→ Exercise prompt: Please copy out the items below, starting at their first line and stopping after the line that contains "Reading right to". Leave the pictures out.

*** Records provided Section Begins ***

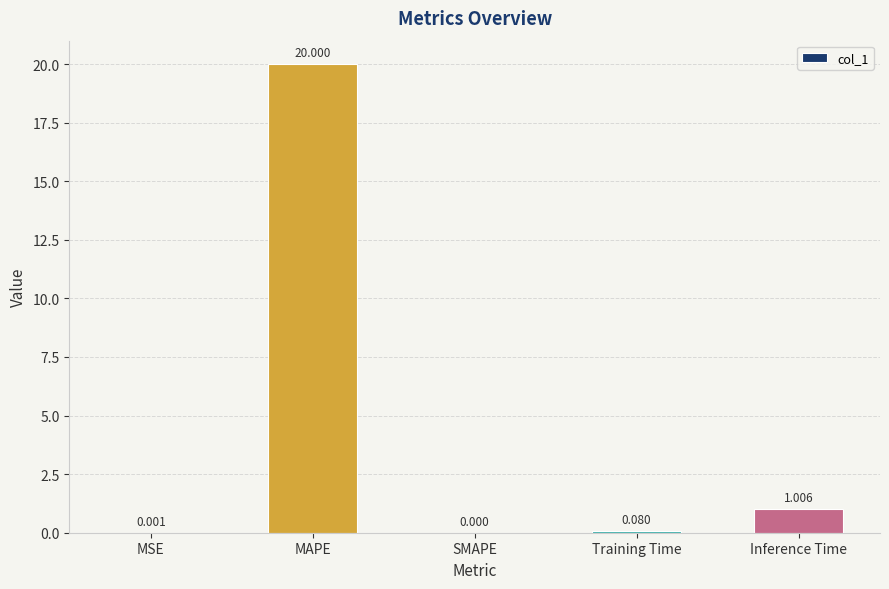

Between Training Time and SMAPE, which is larger?

Training Time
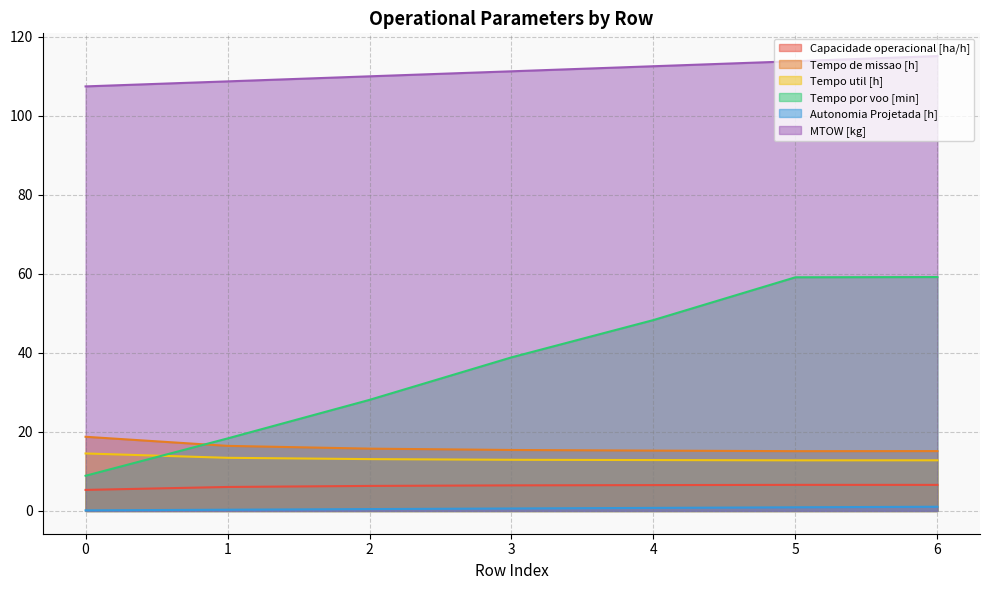

What is the value of the Autonomia Projetada [h] point at the 4th from the left?

0.6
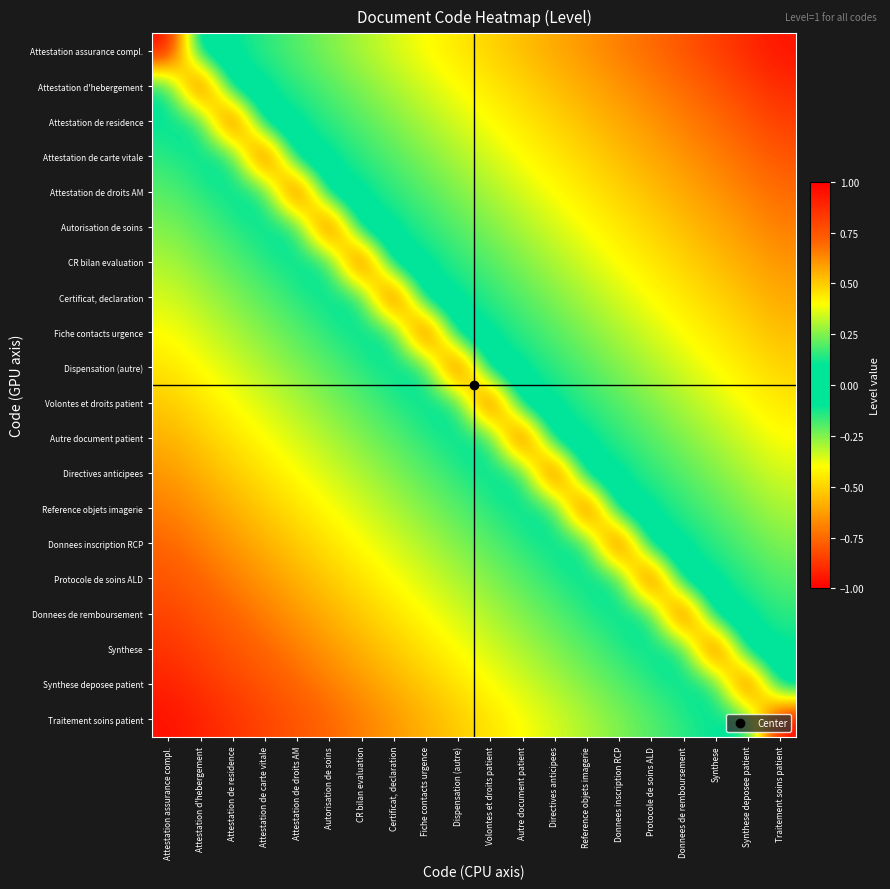

Reading right to left, extract all data points from this chart.

Attestation assurance compl.: Traitement soins patient=-0.9	Synthese deposee patient=-0.9	Synthese=-0.8	Donnees de remboursement=-0.8	Protocole de soins ALD=-0.8	Donnees inscription RCP=-0.7	Reference objets imagerie=-0.7	Directives anticipees=-0.6	Autre document patient=-0.6	Volontes et droits patient=-0.5	Dispensation (autre)=-0.5	Fiche contacts urgence=-0.4	Certificat, declaration=-0.3	CR bilan evaluation=-0.3	Autorisation de soins=-0.2	Attestation de droits AM=-0.2	Attestation de carte vitale=-0.1	Attestation de residence=-0.1	Attestation d'hebergement=-0.1	Attestation assurance compl.=1.0
Attestation d'hebergement: Traitement soins patient=-0.9	Synthese deposee patient=-0.8	Synthese=-0.8	Donnees de remboursement=-0.8	Protocole de soins ALD=-0.7	Donnees inscription RCP=-0.7	Reference objets imagerie=-0.6	Directives anticipees=-0.6	Autre document patient=-0.5	Volontes et droits patient=-0.5	Dispensation (autre)=-0.4	Fiche contacts urgence=-0.3	Certificat, declaration=-0.3	CR bilan evaluation=-0.2	Autorisation de soins=-0.2	Attestation de droits AM=-0.1	Attestation de carte vitale=-0.1	Attestation de residence=-0.1	Attestation d'hebergement=1.0	Attestation assurance compl.=0.1
Attestation de residence: Traitement soins patient=-0.8	Synthese deposee patient=-0.8	Synthese=-0.8	Donnees de remboursement=-0.7	Protocole de soins ALD=-0.7	Donnees inscription RCP=-0.6	Reference objets imagerie=-0.6	Directives anticipees=-0.5	Autre document patient=-0.5	Volontes et droits patient=-0.4	Dispensation (autre)=-0.3	Fiche contacts urgence=-0.3	Certificat, declaration=-0.2	CR bilan evaluation=-0.2	Autorisation de soins=-0.1	Attestation de droits AM=-0.1	Attestation de carte vitale=-0.1	Attestation de residence=1.0	Attestation d'hebergement=0.1	Attestation assurance compl.=0.1
Attestation de carte vitale: Traitement soins patient=-0.8	Synthese deposee patient=-0.8	Synthese=-0.7	Donnees de remboursement=-0.7	Protocole de soins ALD=-0.6	Donnees inscription RCP=-0.6	Reference objets imagerie=-0.5	Directives anticipees=-0.5	Autre document patient=-0.4	Volontes et droits patient=-0.3	Dispensation (autre)=-0.3	Fiche contacts urgence=-0.2	Certificat, declaration=-0.2	CR bilan evaluation=-0.1	Autorisation de soins=-0.1	Attestation de droits AM=-0.1	Attestation de carte vitale=1.0	Attestation de residence=0.1	Attestation d'hebergement=0.1	Attestation assurance compl.=0.1
Attestation de droits AM: Traitement soins patient=-0.8	Synthese deposee patient=-0.7	Synthese=-0.7	Donnees de remboursement=-0.6	Protocole de soins ALD=-0.6	Donnees inscription RCP=-0.5	Reference objets imagerie=-0.5	Directives anticipees=-0.4	Autre document patient=-0.3	Volontes et droits patient=-0.3	Dispensation (autre)=-0.2	Fiche contacts urgence=-0.2	Certificat, declaration=-0.1	CR bilan evaluation=-0.1	Autorisation de soins=-0.1	Attestation de droits AM=1.0	Attestation de carte vitale=0.1	Attestation de residence=0.1	Attestation d'hebergement=0.1	Attestation assurance compl.=0.2
Autorisation de soins: Traitement soins patient=-0.7	Synthese deposee patient=-0.7	Synthese=-0.6	Donnees de remboursement=-0.6	Protocole de soins ALD=-0.5	Donnees inscription RCP=-0.5	Reference objets imagerie=-0.4	Directives anticipees=-0.3	Autre document patient=-0.3	Volontes et droits patient=-0.2	Dispensation (autre)=-0.2	Fiche contacts urgence=-0.1	Certificat, declaration=-0.1	CR bilan evaluation=-0.1	Autorisation de soins=1.0	Attestation de droits AM=0.1	Attestation de carte vitale=0.1	Attestation de residence=0.1	Attestation d'hebergement=0.2	Attestation assurance compl.=0.2
CR bilan evaluation: Traitement soins patient=-0.7	Synthese deposee patient=-0.6	Synthese=-0.6	Donnees de remboursement=-0.5	Protocole de soins ALD=-0.5	Donnees inscription RCP=-0.4	Reference objets imagerie=-0.3	Directives anticipees=-0.3	Autre document patient=-0.2	Volontes et droits patient=-0.2	Dispensation (autre)=-0.1	Fiche contacts urgence=-0.1	Certificat, declaration=-0.1	CR bilan evaluation=1.0	Autorisation de soins=0.1	Attestation de droits AM=0.1	Attestation de carte vitale=0.1	Attestation de residence=0.2	Attestation d'hebergement=0.2	Attestation assurance compl.=0.3
Certificat, declaration: Traitement soins patient=-0.6	Synthese deposee patient=-0.6	Synthese=-0.5	Donnees de remboursement=-0.5	Protocole de soins ALD=-0.4	Donnees inscription RCP=-0.3	Reference objets imagerie=-0.3	Directives anticipees=-0.2	Autre document patient=-0.2	Volontes et droits patient=-0.1	Dispensation (autre)=-0.1	Fiche contacts urgence=-0.1	Certificat, declaration=1.0	CR bilan evaluation=0.1	Autorisation de soins=0.1	Attestation de droits AM=0.1	Attestation de carte vitale=0.2	Attestation de residence=0.2	Attestation d'hebergement=0.3	Attestation assurance compl.=0.3
Fiche contacts urgence: Traitement soins patient=-0.6	Synthese deposee patient=-0.5	Synthese=-0.5	Donnees de remboursement=-0.4	Protocole de soins ALD=-0.3	Donnees inscription RCP=-0.3	Reference objets imagerie=-0.2	Directives anticipees=-0.2	Autre document patient=-0.1	Volontes et droits patient=-0.1	Dispensation (autre)=-0.1	Fiche contacts urgence=1.0	Certificat, declaration=0.1	CR bilan evaluation=0.1	Autorisation de soins=0.1	Attestation de droits AM=0.2	Attestation de carte vitale=0.2	Attestation de residence=0.3	Attestation d'hebergement=0.3	Attestation assurance compl.=0.4
Dispensation (autre): Traitement soins patient=-0.5	Synthese deposee patient=-0.5	Synthese=-0.4	Donnees de remboursement=-0.3	Protocole de soins ALD=-0.3	Donnees inscription RCP=-0.2	Reference objets imagerie=-0.2	Directives anticipees=-0.1	Autre document patient=-0.1	Volontes et droits patient=-0.1	Dispensation (autre)=1.0	Fiche contacts urgence=0.1	Certificat, declaration=0.1	CR bilan evaluation=0.1	Autorisation de soins=0.2	Attestation de droits AM=0.2	Attestation de carte vitale=0.3	Attestation de residence=0.3	Attestation d'hebergement=0.4	Attestation assurance compl.=0.5
Volontes et droits patient: Traitement soins patient=-0.5	Synthese deposee patient=-0.4	Synthese=-0.3	Donnees de remboursement=-0.3	Protocole de soins ALD=-0.2	Donnees inscription RCP=-0.2	Reference objets imagerie=-0.1	Directives anticipees=-0.1	Autre document patient=-0.1	Volontes et droits patient=1.0	Dispensation (autre)=0.1	Fiche contacts urgence=0.1	Certificat, declaration=0.1	CR bilan evaluation=0.2	Autorisation de soins=0.2	Attestation de droits AM=0.3	Attestation de carte vitale=0.3	Attestation de residence=0.4	Attestation d'hebergement=0.5	Attestation assurance compl.=0.5
Autre document patient: Traitement soins patient=-0.4	Synthese deposee patient=-0.3	Synthese=-0.3	Donnees de remboursement=-0.2	Protocole de soins ALD=-0.2	Donnees inscription RCP=-0.1	Reference objets imagerie=-0.1	Directives anticipees=-0.1	Autre document patient=1.0	Volontes et droits patient=0.1	Dispensation (autre)=0.1	Fiche contacts urgence=0.1	Certificat, declaration=0.2	CR bilan evaluation=0.2	Autorisation de soins=0.3	Attestation de droits AM=0.3	Attestation de carte vitale=0.4	Attestation de residence=0.5	Attestation d'hebergement=0.5	Attestation assurance compl.=0.6
Directives anticipees: Traitement soins patient=-0.3	Synthese deposee patient=-0.3	Synthese=-0.2	Donnees de remboursement=-0.2	Protocole de soins ALD=-0.1	Donnees inscription RCP=-0.1	Reference objets imagerie=-0.1	Directives anticipees=1.0	Autre document patient=0.1	Volontes et droits patient=0.1	Dispensation (autre)=0.1	Fiche contacts urgence=0.2	Certificat, declaration=0.2	CR bilan evaluation=0.3	Autorisation de soins=0.3	Attestation de droits AM=0.4	Attestation de carte vitale=0.5	Attestation de residence=0.5	Attestation d'hebergement=0.6	Attestation assurance compl.=0.6
Reference objets imagerie: Traitement soins patient=-0.3	Synthese deposee patient=-0.2	Synthese=-0.2	Donnees de remboursement=-0.1	Protocole de soins ALD=-0.1	Donnees inscription RCP=-0.1	Reference objets imagerie=1.0	Directives anticipees=0.1	Autre document patient=0.1	Volontes et droits patient=0.1	Dispensation (autre)=0.2	Fiche contacts urgence=0.2	Certificat, declaration=0.3	CR bilan evaluation=0.3	Autorisation de soins=0.4	Attestation de droits AM=0.5	Attestation de carte vitale=0.5	Attestation de residence=0.6	Attestation d'hebergement=0.6	Attestation assurance compl.=0.7
Donnees inscription RCP: Traitement soins patient=-0.2	Synthese deposee patient=-0.2	Synthese=-0.1	Donnees de remboursement=-0.1	Protocole de soins ALD=-0.1	Donnees inscription RCP=1.0	Reference objets imagerie=0.1	Directives anticipees=0.1	Autre document patient=0.1	Volontes et droits patient=0.2	Dispensation (autre)=0.2	Fiche contacts urgence=0.3	Certificat, declaration=0.3	CR bilan evaluation=0.4	Autorisation de soins=0.5	Attestation de droits AM=0.5	Attestation de carte vitale=0.6	Attestation de residence=0.6	Attestation d'hebergement=0.7	Attestation assurance compl.=0.7
Protocole de soins ALD: Traitement soins patient=-0.2	Synthese deposee patient=-0.1	Synthese=-0.1	Donnees de remboursement=-0.1	Protocole de soins ALD=1.0	Donnees inscription RCP=0.1	Reference objets imagerie=0.1	Directives anticipees=0.1	Autre document patient=0.2	Volontes et droits patient=0.2	Dispensation (autre)=0.3	Fiche contacts urgence=0.3	Certificat, declaration=0.4	CR bilan evaluation=0.5	Autorisation de soins=0.5	Attestation de droits AM=0.6	Attestation de carte vitale=0.6	Attestation de residence=0.7	Attestation d'hebergement=0.7	Attestation assurance compl.=0.8
Donnees de remboursement: Traitement soins patient=-0.1	Synthese deposee patient=-0.1	Synthese=-0.1	Donnees de remboursement=1.0	Protocole de soins ALD=0.1	Donnees inscription RCP=0.1	Reference objets imagerie=0.1	Directives anticipees=0.2	Autre document patient=0.2	Volontes et droits patient=0.3	Dispensation (autre)=0.3	Fiche contacts urgence=0.4	Certificat, declaration=0.5	CR bilan evaluation=0.5	Autorisation de soins=0.6	Attestation de droits AM=0.6	Attestation de carte vitale=0.7	Attestation de residence=0.7	Attestation d'hebergement=0.8	Attestation assurance compl.=0.8
Synthese: Traitement soins patient=-0.1	Synthese deposee patient=-0.1	Synthese=1.0	Donnees de remboursement=0.1	Protocole de soins ALD=0.1	Donnees inscription RCP=0.1	Reference objets imagerie=0.2	Directives anticipees=0.2	Autre document patient=0.3	Volontes et droits patient=0.3	Dispensation (autre)=0.4	Fiche contacts urgence=0.5	Certificat, declaration=0.5	CR bilan evaluation=0.6	Autorisation de soins=0.6	Attestation de droits AM=0.7	Attestation de carte vitale=0.7	Attestation de residence=0.8	Attestation d'hebergement=0.8	Attestation assurance compl.=0.8
Synthese deposee patient: Traitement soins patient=-0.1	Synthese deposee patient=1.0	Synthese=0.1	Donnees de remboursement=0.1	Protocole de soins ALD=0.1	Donnees inscription RCP=0.2	Reference objets imagerie=0.2	Directives anticipees=0.3	Autre document patient=0.3	Volontes et droits patient=0.4	Dispensation (autre)=0.5	Fiche contacts urgence=0.5	Certificat, declaration=0.6	CR bilan evaluation=0.6	Autorisation de soins=0.7	Attestation de droits AM=0.7	Attestation de carte vitale=0.8	Attestation de residence=0.8	Attestation d'hebergement=0.8	Attestation assurance compl.=0.9
Traitement soins patient: Traitement soins patient=1.0	Synthese deposee patient=0.1	Synthese=0.1	Donnees de remboursement=0.1	Protocole de soins ALD=0.2	Donnees inscription RCP=0.2	Reference objets imagerie=0.3	Directives anticipees=0.3	Autre document patient=0.4	Volontes et droits patient=0.5	Dispensation (autre)=0.5	Fiche contacts urgence=0.6	Certificat, declaration=0.6	CR bilan evaluation=0.7	Autorisation de soins=0.7	Attestation de droits AM=0.8	Attestation de carte vitale=0.8	Attestation de residence=0.8	Attestation d'hebergement=0.9	Attestation assurance compl.=0.9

*** Records provided Section Ends ***

→ Response box:
Between Training Time and SMAPE, which is larger?

Training Time

What is the value of the Autonomia Projetada [h] point at the 4th from the left?

0.6

Reading right to left, extract all data points from this chart.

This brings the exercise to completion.